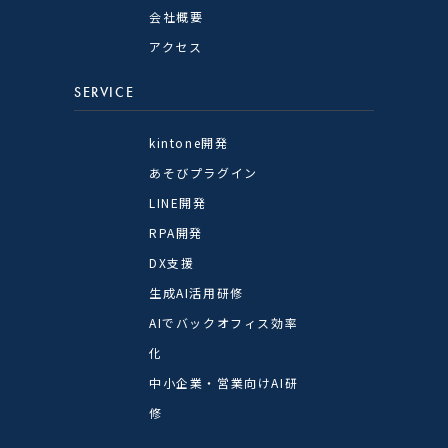
会社概要
アクセス
SERVICE
kintone開発
あそびプラグイン
LINE開発
RPA開発
DX支援
生成AI活用研修
AIでバックオフィス効率
化
中小企業・営業向けAI研
修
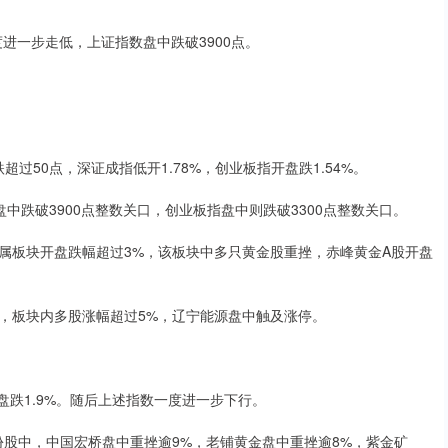
进一步走低，上证指数盘中跌破3900点。
超过50点，深证成指低开1.78%，创业板指开盘跌1.54%。
中跌破3900点整数关口，创业板指盘中则跌破3300点整数关口。
属板块开盘跌幅超过3%，该板块中多只黄金股重挫，赤峰黄金A股开盘
，板块内多股涨幅超过5%，辽宁能源盘中触及涨停。
盘跌1.9%。随后上述指数一度进一步下行。
份股中，中国宏桥盘中重挫逾9%，老铺黄金盘中重挫逾8%，紫金矿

-*-

What is expected: I would like the lines from the one with "中小企業・営業向けAI研" through the last line of the data above retyped exactly, with pictures left out, please.

Response to the task:
中小企業・営業向けAI研
修
进一步走低，上证指数盘中跌破3900点。
超过50点，深证成指低开1.78%，创业板指开盘跌1.54%。
中跌破3900点整数关口，创业板指盘中则跌破3300点整数关口。
属板块开盘跌幅超过3%，该板块中多只黄金股重挫，赤峰黄金A股开盘
，板块内多股涨幅超过5%，辽宁能源盘中触及涨停。
盘跌1.9%。随后上述指数一度进一步下行。
份股中，中国宏桥盘中重挫逾9%，老铺黄金盘中重挫逾8%，紫金矿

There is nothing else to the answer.